Le pape François, en invitant les dirigeants européens à « cesser d’avoir peur des problèmes que la Méditerranée nous pose », au moment où « notre survie en dépend », fait, à juste titre, de l’accueil des migrants et du sauvetage des embarcations en péril le marqueur du respect des valeurs de civilisation dont se réclame l’Europe. En les relativisant, des responsables politiques sapent les fondements qui permettent au continent de rayonner dans le monde.

Courageux, fin politique et habile communicant, François prend à revers son hôte, Emmanuel Macron, qui compte bénéficier du prestige de la visite papale, tout en utilisant son étape marseillaise pour s’adresser à tous les Européens. Ironie de la situation, le discours généreux du pape argentin, petit-fils d’immigrés italiens, est fait pour ravir la gauche, y compris la plus anticléricale.

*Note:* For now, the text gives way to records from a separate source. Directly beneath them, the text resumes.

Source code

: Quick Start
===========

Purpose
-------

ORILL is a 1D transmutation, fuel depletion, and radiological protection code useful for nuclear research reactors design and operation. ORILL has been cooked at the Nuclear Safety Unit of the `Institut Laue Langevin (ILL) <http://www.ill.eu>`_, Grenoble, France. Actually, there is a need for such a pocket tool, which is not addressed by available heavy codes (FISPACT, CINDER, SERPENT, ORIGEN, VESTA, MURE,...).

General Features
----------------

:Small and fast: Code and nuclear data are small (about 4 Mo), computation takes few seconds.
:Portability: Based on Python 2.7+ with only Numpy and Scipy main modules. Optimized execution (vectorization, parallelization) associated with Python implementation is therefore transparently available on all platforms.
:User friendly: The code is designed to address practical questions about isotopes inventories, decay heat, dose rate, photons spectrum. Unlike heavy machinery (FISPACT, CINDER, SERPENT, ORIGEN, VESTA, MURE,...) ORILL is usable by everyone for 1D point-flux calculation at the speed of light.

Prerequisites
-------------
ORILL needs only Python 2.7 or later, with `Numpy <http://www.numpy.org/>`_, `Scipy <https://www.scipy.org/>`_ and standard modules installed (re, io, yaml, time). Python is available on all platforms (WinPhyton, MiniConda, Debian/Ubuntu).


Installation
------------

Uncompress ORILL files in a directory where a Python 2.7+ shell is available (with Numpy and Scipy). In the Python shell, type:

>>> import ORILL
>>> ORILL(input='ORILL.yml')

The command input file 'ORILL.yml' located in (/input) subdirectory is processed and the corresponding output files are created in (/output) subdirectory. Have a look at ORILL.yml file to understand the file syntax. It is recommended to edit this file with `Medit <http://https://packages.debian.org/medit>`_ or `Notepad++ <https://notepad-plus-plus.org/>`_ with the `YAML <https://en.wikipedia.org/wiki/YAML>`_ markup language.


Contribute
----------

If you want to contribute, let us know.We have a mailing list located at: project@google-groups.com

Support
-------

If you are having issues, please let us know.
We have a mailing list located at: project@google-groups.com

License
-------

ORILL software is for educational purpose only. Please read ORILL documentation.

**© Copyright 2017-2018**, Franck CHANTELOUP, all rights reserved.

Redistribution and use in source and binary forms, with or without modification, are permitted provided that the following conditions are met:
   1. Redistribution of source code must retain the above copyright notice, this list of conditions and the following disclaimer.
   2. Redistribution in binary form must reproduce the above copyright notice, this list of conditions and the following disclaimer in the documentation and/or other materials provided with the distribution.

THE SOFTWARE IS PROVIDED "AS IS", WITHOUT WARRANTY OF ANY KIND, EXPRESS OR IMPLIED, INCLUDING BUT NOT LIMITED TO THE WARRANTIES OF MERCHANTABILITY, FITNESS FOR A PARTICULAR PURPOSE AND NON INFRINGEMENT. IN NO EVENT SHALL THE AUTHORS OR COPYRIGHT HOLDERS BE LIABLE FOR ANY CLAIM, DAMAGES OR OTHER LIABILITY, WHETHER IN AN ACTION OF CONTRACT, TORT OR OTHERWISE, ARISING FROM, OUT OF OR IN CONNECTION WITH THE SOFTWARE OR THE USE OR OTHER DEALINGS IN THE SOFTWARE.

Reste à concilier le spirituel et le temporel, le message humaniste, fondamental, et la gestion de réalités internationales fort complexes, à faire coexister le « droit de ne pas avoir à émigrer » défendu en d’autres occasions par le pape, et qui implique les pays d’origine, et la possibilité de chercher en Europe un avenir meilleur. En attendant, ce rappel à l’ordre profondément humain apporte, à contre-courant, une bouffée d’air bienvenue dans un débat sur les migrations menacé par l’indifférence, voire par le cynisme.